Delainey also explained his introduction in the spring of 2000 to so-called Raptors, four fragile financial structures backed by Enron stock that were used to lock in the energy company's gains from asset values or investments and keep hundreds of millions of dollars in debt off the energy company's books.

Delainey said the architect of the Raptors, then-Enron Treasurer Ben Glisan, offered the structure as a way to avoid booking losses from Enron North America's poor investments in money-losing assets or securities. But Delainey said he found it "odd" because the structures' use of Enron stock for capital meant the company was using its own shares in a way that could influence its income statement.

He said he asked Skilling if he knew of the structures and that they were backed by Enron stock.

"He said that it was approved," Delainey said, meaning outside auditors had signed off. "He was kind of, 'What are you worried about.' I took that as affirmation that it was OK."

Allegations against Skilling include that he knew the Raptors were wrongly treated as independent of Enron and that they were used to avoid public disclosure of decreases in asset values.

The Raptors' ability to provide a cushion against losses depended on Enron shares remaining high. When shares fell throughout 2001, the structures crumbled, and contributed to some of the company's hundreds of millions in third-quarter 2001 losses as well as its $1.2 billion writedown in shareholder equity.

Glisan pleaded guilty in September 2003 to conspiracy in part for developing the Raptors to help manipulate Enron's books. He is serving a five-year prison sentence and is slated to testify against Lay and Skilling.

In October 2003 Delainey pleaded guilty to insider trading and admitted he participated in schemes to manipulate earnings to please Wall Street. He forfeited $4.25 million in proceeds from illegal stock sales to the Justice Department and another $3.74 million to the Securities and Exchange Commission.
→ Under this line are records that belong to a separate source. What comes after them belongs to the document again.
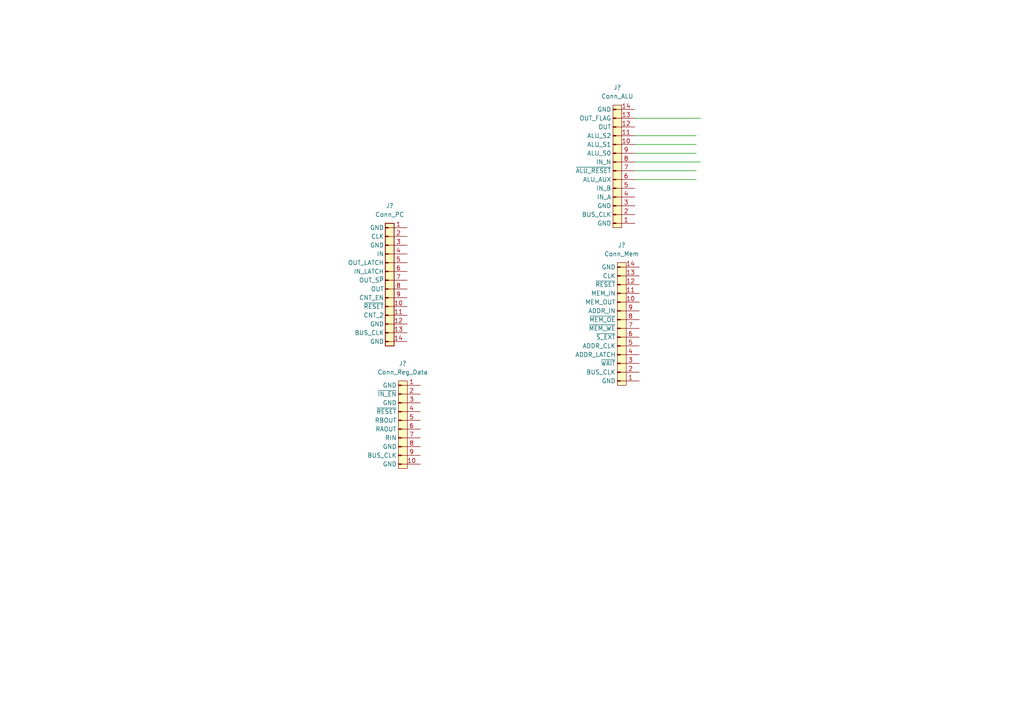
<source format=kicad_sch>
(kicad_sch (version 20211123) (generator eeschema)

  (uuid aeeccfc0-34f6-410a-970a-e2a0208c6a0e)

  (paper "A4")

  


  (wire (pts (xy 184.15 52.07) (xy 201.93 52.07))
    (stroke (width 0) (type default) (color 0 0 0 0))
    (uuid 0f924090-ddb0-4e05-904c-8a63a32e091d)
  )
  (wire (pts (xy 184.15 39.37) (xy 201.93 39.37))
    (stroke (width 0) (type default) (color 0 0 0 0))
    (uuid 27260fd1-7e11-444d-9206-9db48718c252)
  )
  (wire (pts (xy 184.15 44.45) (xy 201.93 44.45))
    (stroke (width 0) (type default) (color 0 0 0 0))
    (uuid 5e066231-f8d2-43bf-bff3-80c6fb0c9c86)
  )
  (wire (pts (xy 184.15 34.29) (xy 203.2 34.29))
    (stroke (width 0) (type default) (color 0 0 0 0))
    (uuid 659697ef-1fff-4bfd-84cb-8690a980c4b2)
  )
  (wire (pts (xy 184.15 41.91) (xy 201.93 41.91))
    (stroke (width 0) (type default) (color 0 0 0 0))
    (uuid ba033dd1-a5e2-4136-b71b-d0a1cef6fc1f)
  )
  (wire (pts (xy 184.15 46.99) (xy 203.2 46.99))
    (stroke (width 0) (type default) (color 0 0 0 0))
    (uuid be0005d6-fe27-4790-8dca-71a7c48d5d83)
  )
  (wire (pts (xy 184.15 49.53) (xy 201.93 49.53))
    (stroke (width 0) (type default) (color 0 0 0 0))
    (uuid c79e1d8a-0af7-430e-9323-f9fb7db9c865)
  )

  (symbol (lib_id "riscv-serial:Conn_PC") (at 114.3 82.55 0) (unit 1)
    (in_bom yes) (on_board yes) (fields_autoplaced)
    (uuid 79504858-1b96-4dd0-9148-59204b6e4598)
    (property "Reference" "J?" (id 0) (at 113.03 59.69 0))
    (property "Value" "Conn_PC" (id 1) (at 113.03 62.23 0))
    (property "Footprint" "" (id 2) (at 114.3 80.01 0)
      (effects (font (size 1.27 1.27)) hide)
    )
    (property "Datasheet" "" (id 3) (at 114.3 80.01 0)
      (effects (font (size 1.27 1.27)) hide)
    )
    (pin "1" (uuid 80e422d1-417a-4199-95a7-74a3ce954286))
    (pin "10" (uuid 8e5eb6f1-6a15-42a4-8df7-ee30fb405e0f))
    (pin "11" (uuid f7d801a9-1632-4c4a-9839-3d0cbaa4abcd))
    (pin "12" (uuid 8a52a0dd-1159-44f6-a3cb-48649a2c407a))
    (pin "13" (uuid 3af52e5e-6ec0-42bd-9652-ed5fa8fb3020))
    (pin "14" (uuid f7005f7f-0ab3-4789-8ae2-34f52ca5943d))
    (pin "2" (uuid 879a5aa8-e6da-41a7-9ac4-d3fd275ab953))
    (pin "3" (uuid 8f3a2749-cf80-4dfa-82ae-c4192589294a))
    (pin "4" (uuid e1c790f6-0a86-4ca9-8545-ffbc7dd029f3))
    (pin "5" (uuid 18fd55dc-7c7d-4bbb-8e04-049726c2fedd))
    (pin "6" (uuid 8202c093-e578-4384-b909-979edca1a381))
    (pin "7" (uuid 9ba0049e-1fbd-4ed4-8645-a8910ca89b0f))
    (pin "8" (uuid e2d4e583-ad31-4516-93e9-bbf40e034e01))
    (pin "9" (uuid a5a3aa8f-1e22-4c45-9956-2d3edc661eab))
  )

  (symbol (lib_id "riscv-serial:Conn_Reg_Data") (at 115.57 121.92 0) (unit 1)
    (in_bom yes) (on_board yes) (fields_autoplaced)
    (uuid 7a4dba25-a575-4db0-80c8-d897a8f5a5f3)
    (property "Reference" "J?" (id 0) (at 116.8019 105.41 0))
    (property "Value" "Conn_Reg_Data" (id 1) (at 116.8019 107.95 0))
    (property "Footprint" "" (id 2) (at 115.57 121.92 0)
      (effects (font (size 1.27 1.27)) hide)
    )
    (property "Datasheet" "~" (id 3) (at 113.03 122.555 0)
      (effects (font (size 1.27 1.27)) hide)
    )
    (pin "1" (uuid da7ca966-0198-41a1-b3a8-ab2e7e6d4a9f))
    (pin "10" (uuid 4f2ece11-04f0-442e-84ad-fbc80085fe2f))
    (pin "2" (uuid 2054d44e-ca98-4518-a871-daa97a7336b9))
    (pin "3" (uuid de34d02f-f3ae-4ce0-8e8f-46898b9f9e5e))
    (pin "4" (uuid adfa230d-313f-4104-ae4b-462c101c89e4))
    (pin "5" (uuid 24d676b5-7687-4c7e-a3e2-1f40687ff1ff))
    (pin "6" (uuid 2c45c55e-9e47-41b6-95e2-628b68272a38))
    (pin "7" (uuid e0a3a190-50ae-46c0-8cdc-4ff319c16ca3))
    (pin "8" (uuid 5e053430-c5c9-4255-844f-b62d67bb58a6))
    (pin "9" (uuid 5d3ec18c-d85e-4d89-bc9d-1a752b1ce6cd))
  )

  (symbol (lib_id "riscv-serial:Conn_Mem") (at 179.07 92.71 0) (unit 1)
    (in_bom yes) (on_board yes) (fields_autoplaced)
    (uuid 9bdb2c9a-f975-4417-bae2-274449fb2650)
    (property "Reference" "J?" (id 0) (at 180.3019 71.12 0))
    (property "Value" "Conn_Mem" (id 1) (at 180.3019 73.66 0))
    (property "Footprint" "" (id 2) (at 179.07 92.71 0)
      (effects (font (size 1.27 1.27)) hide)
    )
    (property "Datasheet" "" (id 3) (at 179.07 92.71 0)
      (effects (font (size 1.27 1.27)) hide)
    )
    (pin "1" (uuid 56f19eb6-51e5-42d9-a9f0-f031a49b7ec8))
    (pin "10" (uuid eaa9c91e-75eb-4443-87fb-23f46e5124e5))
    (pin "11" (uuid 302a0dea-ad64-40e6-a3e5-c525f3aa8c3d))
    (pin "12" (uuid fa92147c-bff6-4261-9274-8cd53023ee54))
    (pin "13" (uuid cbeba78d-7776-4947-ac8f-82fba776be7c))
    (pin "14" (uuid 6589a0c9-d33d-480a-a8a7-bb9cdc7464a5))
    (pin "2" (uuid 61646bf0-e72f-4397-a797-51c0c7e44061))
    (pin "3" (uuid 408ea3b2-3da9-4236-a7d5-c3a883aef989))
    (pin "4" (uuid 4282b1c9-8cd4-4ed2-8bbd-360e1f44e114))
    (pin "5" (uuid 9e6f3213-67bf-4092-834b-6bd156376175))
    (pin "6" (uuid 7beae078-4cd0-4fd5-9831-ea07972f4fda))
    (pin "7" (uuid 058560f9-8400-409e-b20f-2bc090e276ee))
    (pin "8" (uuid 600fd10d-fb2b-40c6-b737-1a9bbe0348f3))
    (pin "9" (uuid 70d7f1c8-98d1-469e-a579-bcf3b299ecc0))
  )

  (symbol (lib_id "riscv-serial:Conn_ALU") (at 177.8 46.99 0) (unit 1)
    (in_bom yes) (on_board yes) (fields_autoplaced)
    (uuid e70bf81f-f219-4889-851d-15e1feed8649)
    (property "Reference" "J?" (id 0) (at 179.0319 25.4 0))
    (property "Value" "Conn_ALU" (id 1) (at 179.0319 27.94 0))
    (property "Footprint" "" (id 2) (at 177.8 46.99 0)
      (effects (font (size 1.27 1.27)) hide)
    )
    (property "Datasheet" "" (id 3) (at 177.8 46.99 0)
      (effects (font (size 1.27 1.27)) hide)
    )
    (pin "1" (uuid c834d6fe-d55d-45a2-8841-ff3dce7ac049))
    (pin "10" (uuid 9f467116-992d-4fd7-898e-1f6a80588182))
    (pin "11" (uuid 03c812a0-4fc1-470b-aed9-cd4d71108b18))
    (pin "12" (uuid cc72452d-7d29-40c0-932f-9cfce19b8a10))
    (pin "13" (uuid 46cd598b-1143-43a1-8986-bd4766337e03))
    (pin "14" (uuid d252da62-bb4d-4f56-a7b0-a2206a1af43c))
    (pin "2" (uuid 2d98a6fc-ff3c-4a9d-b635-9c3d41f554ae))
    (pin "3" (uuid 1dd220f3-fe4c-43ef-ae54-07dd2312632b))
    (pin "4" (uuid f53abc7e-9bb6-4bd4-9847-f06e55d01f0d))
    (pin "5" (uuid 6d25aa57-ea45-4ae6-a849-cd1ee59b1225))
    (pin "6" (uuid cad9ef4b-e212-47e4-87c5-7f21a8d2fd26))
    (pin "7" (uuid 01ff8f47-b692-418f-9a38-373f44416b16))
    (pin "8" (uuid 213dd641-3783-4ff3-9c60-abdae226e747))
    (pin "9" (uuid 83ce4cf4-d5e5-4c90-a5a8-b00151d0aa8f))
  )

  (sheet_instances
    (path "/" (page "1"))
  )

  (symbol_instances
    (path "/79504858-1b96-4dd0-9148-59204b6e4598"
      (reference "J?") (unit 1) (value "Conn_PC") (footprint "")
    )
    (path "/7a4dba25-a575-4db0-80c8-d897a8f5a5f3"
      (reference "J?") (unit 1) (value "Conn_Reg_Data") (footprint "")
    )
    (path "/9bdb2c9a-f975-4417-bae2-274449fb2650"
      (reference "J?") (unit 1) (value "Conn_Mem") (footprint "")
    )
    (path "/e70bf81f-f219-4889-851d-15e1feed8649"
      (reference "J?") (unit 1) (value "Conn_ALU") (footprint "")
    )
  )
)

</source>
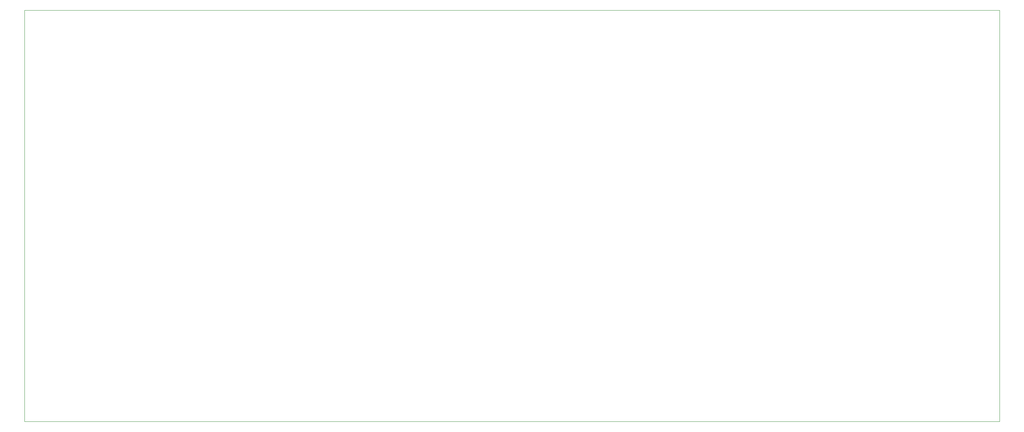
<source format=gbr>
%TF.GenerationSoftware,KiCad,Pcbnew,8.0.4*%
%TF.CreationDate,2024-09-08T23:33:26-07:00*%
%TF.ProjectId,FakePack,46616b65-5061-4636-9b2e-6b696361645f,rev?*%
%TF.SameCoordinates,Original*%
%TF.FileFunction,Profile,NP*%
%FSLAX46Y46*%
G04 Gerber Fmt 4.6, Leading zero omitted, Abs format (unit mm)*
G04 Created by KiCad (PCBNEW 8.0.4) date 2024-09-08 23:33:26*
%MOMM*%
%LPD*%
G01*
G04 APERTURE LIST*
%TA.AperFunction,Profile*%
%ADD10C,0.100000*%
%TD*%
G04 APERTURE END LIST*
D10*
X15500000Y-10500000D02*
X241500000Y-10500000D01*
X241500000Y-106000000D01*
X15500000Y-106000000D01*
X15500000Y-10500000D01*
M02*

</source>
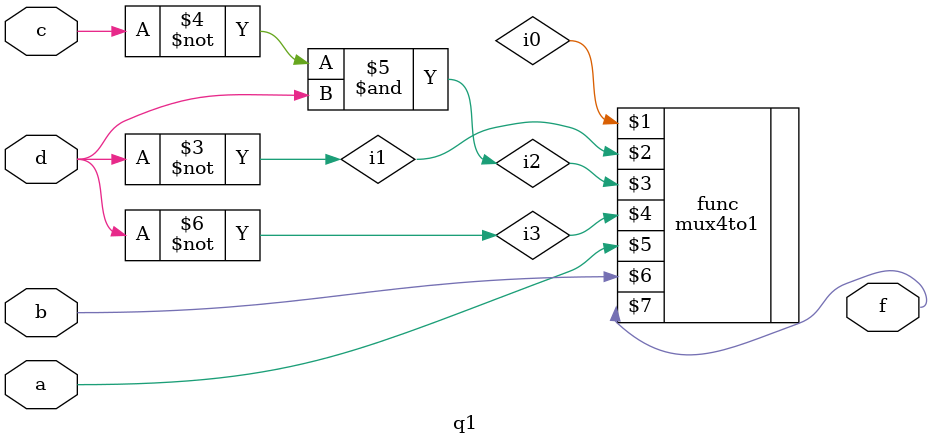
<source format=v>
`include "mux4to1.v"
module q1(a,b,c,d,f);
input a,b,c,d;
output f;
wire i0,i1,i2,i3;

assign io=(~(c & d));
assign i1=(~d);
assign i2=(~c&d);
assign i3=(~d);

mux4to1 func(i0,i1,i2,i3,a,b,f);

endmodule

</source>
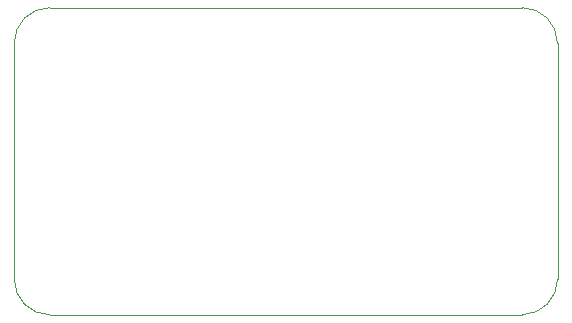
<source format=gm1>
%TF.GenerationSoftware,KiCad,Pcbnew,(6.0.0)*%
%TF.CreationDate,2023-02-05T21:46:31-06:00*%
%TF.ProjectId,drv8212p_eval,64727638-3231-4327-905f-6576616c2e6b,rev?*%
%TF.SameCoordinates,Original*%
%TF.FileFunction,Profile,NP*%
%FSLAX46Y46*%
G04 Gerber Fmt 4.6, Leading zero omitted, Abs format (unit mm)*
G04 Created by KiCad (PCBNEW (6.0.0)) date 2023-02-05 21:46:31*
%MOMM*%
%LPD*%
G01*
G04 APERTURE LIST*
%TA.AperFunction,Profile*%
%ADD10C,0.100000*%
%TD*%
G04 APERTURE END LIST*
D10*
X150000000Y-93000000D02*
G75*
G03*
X153000000Y-90000000I-1J3000001D01*
G01*
X107000000Y-90000000D02*
G75*
G03*
X110000000Y-93000000I3000001J1D01*
G01*
X153000000Y-70000000D02*
G75*
G03*
X150000000Y-67000000I-3000001J-1D01*
G01*
X110000000Y-67000000D02*
G75*
G03*
X107000000Y-70000000I1J-3000001D01*
G01*
X153000000Y-70000000D02*
X153000000Y-90000000D01*
X150000000Y-93000000D02*
X110000000Y-93000000D01*
X107000000Y-90000000D02*
X107000000Y-70000000D01*
X110000000Y-67000000D02*
X150000000Y-67000000D01*
M02*

</source>
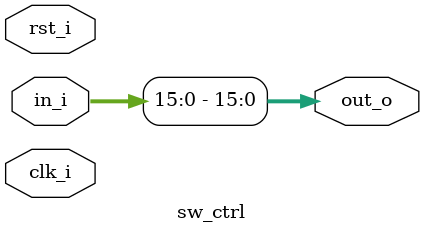
<source format=sv>
module sw_ctrl(
  input  logic clk_i,
  input  logic rst_i,

  input  logic [15:0] in_i,
  output logic [31:0] out_o
);

  assign out_o[15:0] = in_i;


endmodule


</source>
Delainey's testimony, to jurors who came into the courtroom Tuesday grinning and wearing colorful Mardi Gras beads, mirrored comments the previous day from Wesley Colwell, who worked for Delainey. Colwell also said he helped to fraudulently manipulate earnings.

Delainey's testimony about California trading profit piggybacked that of a former top Enron trader who said Tuesday the company pocketed almost $1 billion in profits in the fourth quarter of 2000 and first half of 2001 from wild energy trading during California's power crisis.

Timothy Belden, who ran Enron's Western power trading desk in 2000 and 2001 and pleaded guilty in October 2002 to conspiracy for manipulating the state's market, told jurors California's "dysfunctional" market in the aftermath of electricity deregulation left it ripe for high prices, which spelled mass profits for Enron.

Prosecutors contend Lay and Skilling repeatedly lied about Enron's financial health while knowing fraudulent accounting propped up the company before it failed.

The defendants say there was no fraud at Enron, and negative publicity coupled with diminishing market confidence fueled the company's swift collapse.

Skilling faces 31 counts of fraud, conspiracy, insider trading and lying to auditors, while Lay faces seven counts of fraud and conspiracy. If convicted, both could serve decades in prison. Only Skilling faces allegations of improper stock sales.